ECLI:NL:RBDHA:2022:11357
Rechtbank Den Haag
- Eerste aanleg - enkelvoudig
- B.F.Th. de Roos
- Rechtspraak.nl
Voorlopige voorziening in asielzaak met betrekking tot Dublinverordening en overdracht aan andere lidstaat
In deze zaak heeft de voorzieningenrechter van de Rechtbank Den Haag op 27 oktober 2022 uitspraak gedaan in een verzoek om een voorlopige voorziening in het kader van een asielaanvraag. De verzoeker, wiens naam niet is vermeld, had tegen een besluit van de staatssecretaris van Justitie en Veiligheid beroep ingesteld. Dit besluit hield in dat de asielaanvraag van verzoeker niet in behandeling werd genomen, omdat Duitsland verantwoordelijk zou zijn voor de behandeling van de aanvraag op basis van de Dublinverordening.
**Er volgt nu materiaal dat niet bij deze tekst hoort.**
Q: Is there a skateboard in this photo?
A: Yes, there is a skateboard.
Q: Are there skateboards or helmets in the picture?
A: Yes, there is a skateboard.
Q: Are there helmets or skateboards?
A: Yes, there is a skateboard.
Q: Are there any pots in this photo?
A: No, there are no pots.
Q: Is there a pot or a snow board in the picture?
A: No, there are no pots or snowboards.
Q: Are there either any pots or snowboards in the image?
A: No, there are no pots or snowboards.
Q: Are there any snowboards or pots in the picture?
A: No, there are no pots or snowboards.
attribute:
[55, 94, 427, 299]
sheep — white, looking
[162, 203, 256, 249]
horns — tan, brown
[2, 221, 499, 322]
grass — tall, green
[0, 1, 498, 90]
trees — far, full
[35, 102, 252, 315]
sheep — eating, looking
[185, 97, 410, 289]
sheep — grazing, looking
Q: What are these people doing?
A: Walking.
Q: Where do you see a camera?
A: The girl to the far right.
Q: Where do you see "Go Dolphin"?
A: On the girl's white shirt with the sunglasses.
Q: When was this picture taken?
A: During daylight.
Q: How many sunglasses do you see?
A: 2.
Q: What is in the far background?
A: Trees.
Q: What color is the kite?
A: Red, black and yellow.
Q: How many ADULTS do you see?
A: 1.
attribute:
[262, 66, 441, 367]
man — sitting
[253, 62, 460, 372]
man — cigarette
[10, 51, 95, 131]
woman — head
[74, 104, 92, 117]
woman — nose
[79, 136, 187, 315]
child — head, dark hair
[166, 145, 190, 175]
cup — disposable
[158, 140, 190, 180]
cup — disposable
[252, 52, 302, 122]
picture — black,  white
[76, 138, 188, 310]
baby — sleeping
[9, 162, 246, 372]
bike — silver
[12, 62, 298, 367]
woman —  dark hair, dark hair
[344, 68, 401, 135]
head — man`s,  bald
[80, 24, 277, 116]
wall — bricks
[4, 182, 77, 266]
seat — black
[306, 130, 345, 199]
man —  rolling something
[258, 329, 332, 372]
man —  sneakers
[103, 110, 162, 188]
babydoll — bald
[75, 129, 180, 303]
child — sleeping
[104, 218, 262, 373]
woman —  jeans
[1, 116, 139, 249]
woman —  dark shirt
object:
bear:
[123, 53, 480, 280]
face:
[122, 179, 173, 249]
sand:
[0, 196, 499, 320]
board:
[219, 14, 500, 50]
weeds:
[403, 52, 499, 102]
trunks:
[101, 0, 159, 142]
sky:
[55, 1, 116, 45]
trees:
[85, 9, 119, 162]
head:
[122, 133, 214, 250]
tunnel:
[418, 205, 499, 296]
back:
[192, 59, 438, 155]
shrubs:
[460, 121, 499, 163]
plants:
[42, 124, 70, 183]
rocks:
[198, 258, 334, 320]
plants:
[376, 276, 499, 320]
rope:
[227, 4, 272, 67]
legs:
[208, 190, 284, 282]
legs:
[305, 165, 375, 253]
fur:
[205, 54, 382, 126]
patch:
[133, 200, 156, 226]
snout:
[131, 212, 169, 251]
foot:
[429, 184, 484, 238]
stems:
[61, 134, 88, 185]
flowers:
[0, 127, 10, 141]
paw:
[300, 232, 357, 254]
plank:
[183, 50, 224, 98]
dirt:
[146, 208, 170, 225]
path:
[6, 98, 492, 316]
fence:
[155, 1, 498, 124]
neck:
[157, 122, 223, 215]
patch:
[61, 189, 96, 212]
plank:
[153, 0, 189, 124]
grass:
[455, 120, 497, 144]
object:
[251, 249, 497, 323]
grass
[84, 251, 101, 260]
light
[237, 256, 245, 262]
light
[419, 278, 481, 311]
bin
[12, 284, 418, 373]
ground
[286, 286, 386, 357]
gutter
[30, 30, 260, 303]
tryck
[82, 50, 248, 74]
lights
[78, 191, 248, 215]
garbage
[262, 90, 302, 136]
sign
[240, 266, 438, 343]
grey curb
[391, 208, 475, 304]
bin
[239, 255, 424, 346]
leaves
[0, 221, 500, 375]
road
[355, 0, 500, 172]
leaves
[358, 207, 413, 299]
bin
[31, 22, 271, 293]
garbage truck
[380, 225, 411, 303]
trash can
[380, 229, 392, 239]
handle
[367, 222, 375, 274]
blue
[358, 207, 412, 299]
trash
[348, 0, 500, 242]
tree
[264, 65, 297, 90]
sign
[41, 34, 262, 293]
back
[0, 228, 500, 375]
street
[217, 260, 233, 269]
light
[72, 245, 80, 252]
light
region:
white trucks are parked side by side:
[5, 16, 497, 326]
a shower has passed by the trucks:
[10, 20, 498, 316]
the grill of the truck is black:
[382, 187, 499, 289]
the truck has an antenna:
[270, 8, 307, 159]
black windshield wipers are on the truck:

De voorzieningenrechter heeft op basis van artikel 8:83, derde lid, van de Algemene wet bestuursrecht (Awb) uitspraak gedaan zonder zitting. De rechter overwoog dat de asielaanvraag van verzoeker niet in behandeling was genomen op grond van artikel 30, eerste lid, van de Vreemdelingenwet, omdat een andere lidstaat verantwoordelijk was. De rechter stelde vast dat het beroep van verzoeker slechts twee dagen voor de uiterste overdrachtsdatum ter zitting zou worden behandeld, waardoor de bekendmaking van de uitkomst van het beroep niet voor het verstrijken van de overdrachtstermijn kon plaatsvinden. Dit leidde tot de conclusie dat er sprake was van onverwijlde spoed.
De voorzieningenrechter oordeelde dat het belang van verzoeker om de uitkomst van zijn beroep af te wachten zwaarder woog dan het belang van de staatssecretaris om verzoeker voor de uitspraak al over te dragen. De overdracht was gepland op 4 november 2022. Daarom werd het verzoek om een voorlopige voorziening als kennelijk gegrond toegewezen. Tevens werd de staatssecretaris veroordeeld in de proceskosten van verzoeker, vastgesteld op € 759,-. De uitspraak is openbaar gemaakt en er staat geen hoger beroep of verzet open tegen deze beslissing.